五歳の冬。母が病院に行っている間、父と二人で留守番をしていた僕は一人はしゃいでいた。もうすぐ生まれる予定だったきょうだいについて、僕なりの希望を夢中で話していたのだった。
「僕な、僕な、サンタさんに、弟下さいって頼むねん! もう名前も決めてるねん」
「プレゼント感覚かいな。名前は勝手に決められてもなぁ」
「ええやんか、サンタさんならきっと聞いてくれるもん。まさき、って言う名前にするねん。ちゃんと靴下に手紙いれとくねん」
クリスマスが出産予定日だった。あの日、母は病院に行く途中で不正出血し、そのまま緊急入院。そして流産したのだ。泣いている母の後姿を、ぼんやりと憶えている。幼いながら、もう二度と僕には弟が出来ないことがわかり、その日以来そのことを口にしたことはない。
――父は、あのときの会話を覚えていたのだろうか?
手紙を封筒にしまいながら、僕はあらためて部屋をぐるりと見渡した。
薄汚れ、端が少しはがれかけた壁紙や、黄色く日に焼けてしまった畳。
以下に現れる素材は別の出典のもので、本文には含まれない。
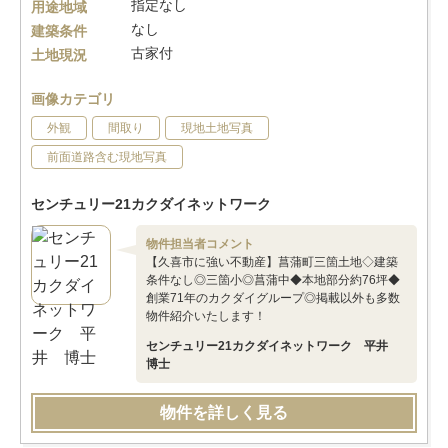
指定なし
用途地域
なし
建築条件
古家付
土地現況
画像カテゴリ
外観
間取り
現地土地写真
前面道路含む現地写真
センチュリー21カクダイネットワーク
物件担当者コメント
【久喜市に強い不動産】菖蒲町三箇土地◇建築
条件なし◎三箇小◎菖蒲中◆本地部分約76坪◆
創業71年のカクダイグループ◎掲載以外も多数
物件紹介いたします！
センチュリー21カクダイネットワーク 平井
博士
物件を詳しく見る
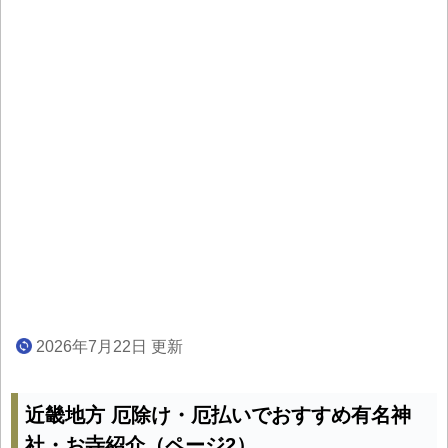
2026年7月22日 更新
近畿地方 厄除け・厄払いでおすすめ有名神
社・お寺紹介（ページ2）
整理されすぎて、がらんとした食器棚。ハンガーにかかっている毛玉だらけの上着。
夕方の色に染められた、静かすぎるこの部屋のものすべてに、父の寂しさがしみ込んでいるように思えた。深く息を吸い込むと、かすかに脂じみた男の匂いがする。
感情の蓋が開き、僕ははじめて声をあげて泣いた。